Extracted material.

-=-=-

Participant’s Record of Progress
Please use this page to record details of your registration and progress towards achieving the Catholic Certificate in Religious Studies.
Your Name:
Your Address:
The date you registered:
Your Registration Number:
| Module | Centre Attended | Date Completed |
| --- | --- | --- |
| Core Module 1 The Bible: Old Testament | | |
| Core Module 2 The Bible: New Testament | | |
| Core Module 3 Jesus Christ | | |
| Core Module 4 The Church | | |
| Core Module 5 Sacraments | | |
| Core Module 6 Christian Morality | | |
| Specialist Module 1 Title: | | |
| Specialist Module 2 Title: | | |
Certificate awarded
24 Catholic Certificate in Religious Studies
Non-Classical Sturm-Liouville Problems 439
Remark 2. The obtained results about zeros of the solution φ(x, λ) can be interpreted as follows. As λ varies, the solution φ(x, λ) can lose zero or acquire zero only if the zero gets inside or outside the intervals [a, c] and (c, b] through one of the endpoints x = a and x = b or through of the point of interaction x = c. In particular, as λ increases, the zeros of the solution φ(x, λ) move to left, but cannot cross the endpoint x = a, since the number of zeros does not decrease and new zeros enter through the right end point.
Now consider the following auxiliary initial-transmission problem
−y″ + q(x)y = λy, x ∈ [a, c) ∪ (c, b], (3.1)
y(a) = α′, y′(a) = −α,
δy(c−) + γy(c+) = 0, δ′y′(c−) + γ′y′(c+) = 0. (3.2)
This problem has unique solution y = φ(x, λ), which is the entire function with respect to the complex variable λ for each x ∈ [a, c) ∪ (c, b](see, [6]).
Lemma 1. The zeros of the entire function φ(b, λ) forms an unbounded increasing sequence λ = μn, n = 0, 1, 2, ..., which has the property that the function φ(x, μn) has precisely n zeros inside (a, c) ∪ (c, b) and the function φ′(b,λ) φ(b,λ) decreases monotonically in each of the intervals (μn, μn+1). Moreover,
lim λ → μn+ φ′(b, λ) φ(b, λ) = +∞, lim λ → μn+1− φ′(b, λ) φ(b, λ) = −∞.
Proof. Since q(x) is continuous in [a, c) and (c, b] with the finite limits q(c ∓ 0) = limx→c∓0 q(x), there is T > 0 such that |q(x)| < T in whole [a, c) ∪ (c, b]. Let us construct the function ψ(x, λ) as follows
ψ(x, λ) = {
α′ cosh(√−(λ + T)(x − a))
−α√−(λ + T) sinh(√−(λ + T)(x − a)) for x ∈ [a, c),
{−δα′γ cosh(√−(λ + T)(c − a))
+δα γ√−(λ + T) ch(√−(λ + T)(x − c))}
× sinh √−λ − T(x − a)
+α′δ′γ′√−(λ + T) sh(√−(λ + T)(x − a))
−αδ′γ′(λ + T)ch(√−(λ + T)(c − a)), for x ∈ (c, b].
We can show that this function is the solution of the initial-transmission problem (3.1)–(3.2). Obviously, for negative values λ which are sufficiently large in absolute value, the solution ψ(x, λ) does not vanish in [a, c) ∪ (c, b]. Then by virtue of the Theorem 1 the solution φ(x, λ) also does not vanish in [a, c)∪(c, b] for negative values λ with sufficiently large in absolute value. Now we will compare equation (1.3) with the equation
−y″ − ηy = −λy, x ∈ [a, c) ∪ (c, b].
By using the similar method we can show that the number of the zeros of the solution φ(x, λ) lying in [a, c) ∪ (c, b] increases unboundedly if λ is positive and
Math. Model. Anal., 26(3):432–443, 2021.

-=-=-

Select and copy every line of the listing with the word "initial".

Response to this exercise.
Now consider the following auxiliary initial-transmission problem
We can show that this function is the solution of the initial-transmission problem (3.1)–(3.2). Obviously, for negative values λ which are sufficiently large in absolute value, the solution ψ(x, λ) does not vanish in [a, c) ∪ (c, b]. Then by virtue of the Theorem 1 the solution φ(x, λ) also does not vanish in [a, c)∪(c, b] for negative values λ with sufficiently large in absolute value. Now we will compare equation (1.3) with the equation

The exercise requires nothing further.